Black-tailed godwit pairs need to successfully fledge one chick every other year in order for the population to sustain itself, or half a chick per pair each year. In the last three years, the number of chicks fledging at the Nene Washes has been below this level, which is a cause for concern. A big focus of Project Godwit will be to boost the breeding success of godwits at the Nene Washes, and increase the number chicks that successfully fledge.

Predated black-tailed godwit nest (Mark Whiffin/RSPB)

Trials and tribulations

In recent years the main driver of poor breeding success at the Nene Washes has been predation, and our research has shown us that different predators have had varying impacts in different years. It’s a complex picture, and one which will require a range of predator management solutions resolve. We are monitoring black-tailed godwit nests at the Nene Washes (under a special licence from Natural England). Our monitoring tells us how many nests have hatched and (in most cases) the cause of failure when they don’t. We are also radio-tagging a sample of chicks once they have left the nest. Our approach to predator management is based on the evidence we gather from this extensive research and monitoring programme.

One solution we are trialling is the exclusion of ground predators from key breeding areas using temporary electric fencing. Exclusion fencing has been shown to boost wader productivity at other wet grassland sites but this is the first time this has been tried at the Nene Washes. In 2017 we found that there was a significant boost to nest survival for waders which nested within the boundary of the fencing. However, unfortunately we had a number of godwits nesting outside of the fencing this year, and those nests did not fare so well. We’ll be upping the ante in 2018 – providing exclusion fencing over a larger area. Five chicks fledged successfully at the Nene Washes in 2017, we hope this figure will increase in future years of the project.

Tommy and Josh installing the temporary exclusion fencing at the Nene Washes.

More good news from Welney!

The good news is that the three pairs present at Welney in 2017 successfully fledged two young in 2017. This small population has been very productive in recent years, which bodes very well for the headstarted birds which will hopefully return there to breed in future years. We have released 26 birds through the headstarting programme in 2017. This has provided a huge boost to the number of young godwits in the population this year. If we can match this success with improved wild breeding success at the Nene Washes, alongside the continued successes at WWT Welney, then we should be looking at a much brighter future for our black-tailed godwits.

Will Tiny Tracking Devices Reveal Godwit Migration Secrets?

Two tiny geolocator devices were fitted to black-tailed godwits at the Nene Washes today in a bid to find out more about the birds migration movements.

This is the first time that godwits breeding in the UK will have been tracked to their non-breeding grounds. This research will help us to identify key non-breeding sites for the godwits and also provide more information about the timing of the godwit’s migration.

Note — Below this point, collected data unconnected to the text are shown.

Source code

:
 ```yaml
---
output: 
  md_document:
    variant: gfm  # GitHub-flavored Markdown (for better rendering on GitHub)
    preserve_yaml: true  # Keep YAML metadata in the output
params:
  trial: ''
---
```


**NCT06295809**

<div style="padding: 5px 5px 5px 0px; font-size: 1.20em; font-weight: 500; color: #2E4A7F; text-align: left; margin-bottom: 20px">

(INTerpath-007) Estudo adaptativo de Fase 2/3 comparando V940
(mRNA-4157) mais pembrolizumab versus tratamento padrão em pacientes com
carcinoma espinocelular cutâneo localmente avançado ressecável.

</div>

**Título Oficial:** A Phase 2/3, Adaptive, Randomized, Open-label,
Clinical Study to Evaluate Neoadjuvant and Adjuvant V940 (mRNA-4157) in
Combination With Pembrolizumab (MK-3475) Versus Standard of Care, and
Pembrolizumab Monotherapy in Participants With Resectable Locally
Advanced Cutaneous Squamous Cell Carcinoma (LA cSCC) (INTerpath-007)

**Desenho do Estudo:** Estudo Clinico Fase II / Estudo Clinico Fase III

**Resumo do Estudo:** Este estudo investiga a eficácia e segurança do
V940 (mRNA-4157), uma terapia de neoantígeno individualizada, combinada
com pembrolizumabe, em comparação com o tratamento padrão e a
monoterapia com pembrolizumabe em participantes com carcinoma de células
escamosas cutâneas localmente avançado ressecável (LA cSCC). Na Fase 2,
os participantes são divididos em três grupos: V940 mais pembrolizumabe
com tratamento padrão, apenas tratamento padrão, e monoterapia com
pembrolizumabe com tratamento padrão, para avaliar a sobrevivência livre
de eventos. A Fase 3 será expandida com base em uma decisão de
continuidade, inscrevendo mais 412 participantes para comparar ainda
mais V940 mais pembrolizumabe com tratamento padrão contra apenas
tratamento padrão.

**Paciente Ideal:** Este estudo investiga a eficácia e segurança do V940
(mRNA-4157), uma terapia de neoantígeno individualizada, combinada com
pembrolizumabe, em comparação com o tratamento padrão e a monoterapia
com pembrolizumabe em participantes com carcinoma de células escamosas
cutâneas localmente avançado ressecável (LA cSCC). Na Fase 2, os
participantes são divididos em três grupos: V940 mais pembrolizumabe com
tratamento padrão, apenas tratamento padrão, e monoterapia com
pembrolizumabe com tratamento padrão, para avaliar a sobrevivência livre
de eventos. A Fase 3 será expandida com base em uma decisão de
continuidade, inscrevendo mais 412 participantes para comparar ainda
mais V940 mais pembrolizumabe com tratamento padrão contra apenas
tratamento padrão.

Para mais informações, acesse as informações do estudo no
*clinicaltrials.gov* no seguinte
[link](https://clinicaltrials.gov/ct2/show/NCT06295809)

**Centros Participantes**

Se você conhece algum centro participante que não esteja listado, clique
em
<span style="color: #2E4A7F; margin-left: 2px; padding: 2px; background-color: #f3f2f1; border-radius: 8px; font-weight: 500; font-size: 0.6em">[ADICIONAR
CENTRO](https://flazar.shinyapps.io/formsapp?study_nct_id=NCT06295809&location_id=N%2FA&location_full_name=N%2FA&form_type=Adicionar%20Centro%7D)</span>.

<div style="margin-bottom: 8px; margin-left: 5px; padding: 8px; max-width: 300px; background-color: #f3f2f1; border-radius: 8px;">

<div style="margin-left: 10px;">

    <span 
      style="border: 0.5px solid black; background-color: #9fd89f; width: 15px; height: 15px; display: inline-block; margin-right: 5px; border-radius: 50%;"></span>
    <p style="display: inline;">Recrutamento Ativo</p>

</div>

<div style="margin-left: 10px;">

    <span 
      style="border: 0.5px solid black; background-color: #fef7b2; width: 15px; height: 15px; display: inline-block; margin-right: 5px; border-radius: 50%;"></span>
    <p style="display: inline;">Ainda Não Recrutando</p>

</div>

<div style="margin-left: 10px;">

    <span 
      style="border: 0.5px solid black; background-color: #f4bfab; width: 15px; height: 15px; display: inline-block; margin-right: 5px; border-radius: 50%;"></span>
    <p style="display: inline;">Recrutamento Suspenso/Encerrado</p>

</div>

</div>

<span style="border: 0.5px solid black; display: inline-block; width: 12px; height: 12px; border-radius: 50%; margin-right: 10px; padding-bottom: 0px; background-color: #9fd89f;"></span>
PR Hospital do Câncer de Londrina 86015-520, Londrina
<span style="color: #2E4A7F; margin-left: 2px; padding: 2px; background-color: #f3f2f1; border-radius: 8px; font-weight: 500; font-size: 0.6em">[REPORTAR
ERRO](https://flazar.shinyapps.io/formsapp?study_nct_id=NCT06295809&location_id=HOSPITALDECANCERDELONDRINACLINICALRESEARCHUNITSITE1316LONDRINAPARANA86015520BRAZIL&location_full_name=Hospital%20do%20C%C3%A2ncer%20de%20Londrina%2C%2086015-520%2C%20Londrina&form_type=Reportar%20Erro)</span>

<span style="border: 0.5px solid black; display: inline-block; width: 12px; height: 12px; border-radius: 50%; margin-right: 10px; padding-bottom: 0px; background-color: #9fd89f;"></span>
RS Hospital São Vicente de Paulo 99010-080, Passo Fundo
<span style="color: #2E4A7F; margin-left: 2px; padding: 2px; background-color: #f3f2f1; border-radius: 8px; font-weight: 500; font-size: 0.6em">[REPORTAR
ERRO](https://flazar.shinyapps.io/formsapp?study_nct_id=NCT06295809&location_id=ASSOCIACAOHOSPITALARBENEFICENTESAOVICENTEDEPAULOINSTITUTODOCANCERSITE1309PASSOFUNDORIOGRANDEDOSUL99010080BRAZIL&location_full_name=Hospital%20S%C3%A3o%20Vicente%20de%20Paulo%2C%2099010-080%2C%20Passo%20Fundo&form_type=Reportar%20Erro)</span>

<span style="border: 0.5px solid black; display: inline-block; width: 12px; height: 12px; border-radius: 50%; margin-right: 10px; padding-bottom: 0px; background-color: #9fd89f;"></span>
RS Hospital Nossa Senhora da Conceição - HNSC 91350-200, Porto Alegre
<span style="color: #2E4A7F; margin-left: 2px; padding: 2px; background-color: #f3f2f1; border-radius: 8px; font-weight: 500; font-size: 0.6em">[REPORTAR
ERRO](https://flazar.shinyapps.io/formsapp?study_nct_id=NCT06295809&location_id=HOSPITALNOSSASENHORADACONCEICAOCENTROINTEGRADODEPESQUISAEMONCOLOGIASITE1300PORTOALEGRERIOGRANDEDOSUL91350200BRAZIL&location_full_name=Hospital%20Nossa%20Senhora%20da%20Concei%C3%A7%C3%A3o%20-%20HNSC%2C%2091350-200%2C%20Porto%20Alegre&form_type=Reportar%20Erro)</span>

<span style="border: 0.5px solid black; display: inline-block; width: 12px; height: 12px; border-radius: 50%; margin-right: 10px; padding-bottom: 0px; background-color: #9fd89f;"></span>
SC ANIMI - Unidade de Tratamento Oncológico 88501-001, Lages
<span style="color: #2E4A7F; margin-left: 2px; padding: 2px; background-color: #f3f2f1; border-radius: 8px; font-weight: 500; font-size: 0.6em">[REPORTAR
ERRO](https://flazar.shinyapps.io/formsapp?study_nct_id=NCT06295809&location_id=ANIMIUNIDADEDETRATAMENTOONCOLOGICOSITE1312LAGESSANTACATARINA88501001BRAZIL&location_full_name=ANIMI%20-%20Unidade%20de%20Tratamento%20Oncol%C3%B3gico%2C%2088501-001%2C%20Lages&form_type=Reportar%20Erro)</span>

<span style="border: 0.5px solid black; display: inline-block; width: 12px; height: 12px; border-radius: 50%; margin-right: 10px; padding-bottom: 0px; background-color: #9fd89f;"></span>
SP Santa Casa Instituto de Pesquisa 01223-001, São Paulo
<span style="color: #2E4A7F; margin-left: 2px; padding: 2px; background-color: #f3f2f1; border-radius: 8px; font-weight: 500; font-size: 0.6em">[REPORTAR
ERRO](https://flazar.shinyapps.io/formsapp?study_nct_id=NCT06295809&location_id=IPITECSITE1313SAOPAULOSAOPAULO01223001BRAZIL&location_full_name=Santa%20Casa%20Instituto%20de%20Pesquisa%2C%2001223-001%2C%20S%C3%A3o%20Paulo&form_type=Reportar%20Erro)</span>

Godwits undertake long and often complex migrations, but they generally return to the same site to breed each year. Black-tailed godwits of the limosa subspecies found breeding in Western Europe spend their winters in Portugal and Western Africa. Over the last two years, we have been marking individual birds from the washes using lightweight colour rings. These have already yielded some interesting sightings from the non-breeding ground, but we hope that we will find out even more by tracking a sample of the birds.

The geolocators – weighing 1g – are attached to colour rings which can then be carefully fitted to the bird’s leg. Geolocators record light levels – these can be used to determine latitude and longitude: essentially providing a location of the individual bird’s whereabouts at a snapshot in time.

We are hoping that we’ll be able to fit more birds with geolocators in the coming weeks. We’ll have to be patient to see the results though – as we won’t be able to retrieve the data until next year when the birds return to the washes to breed.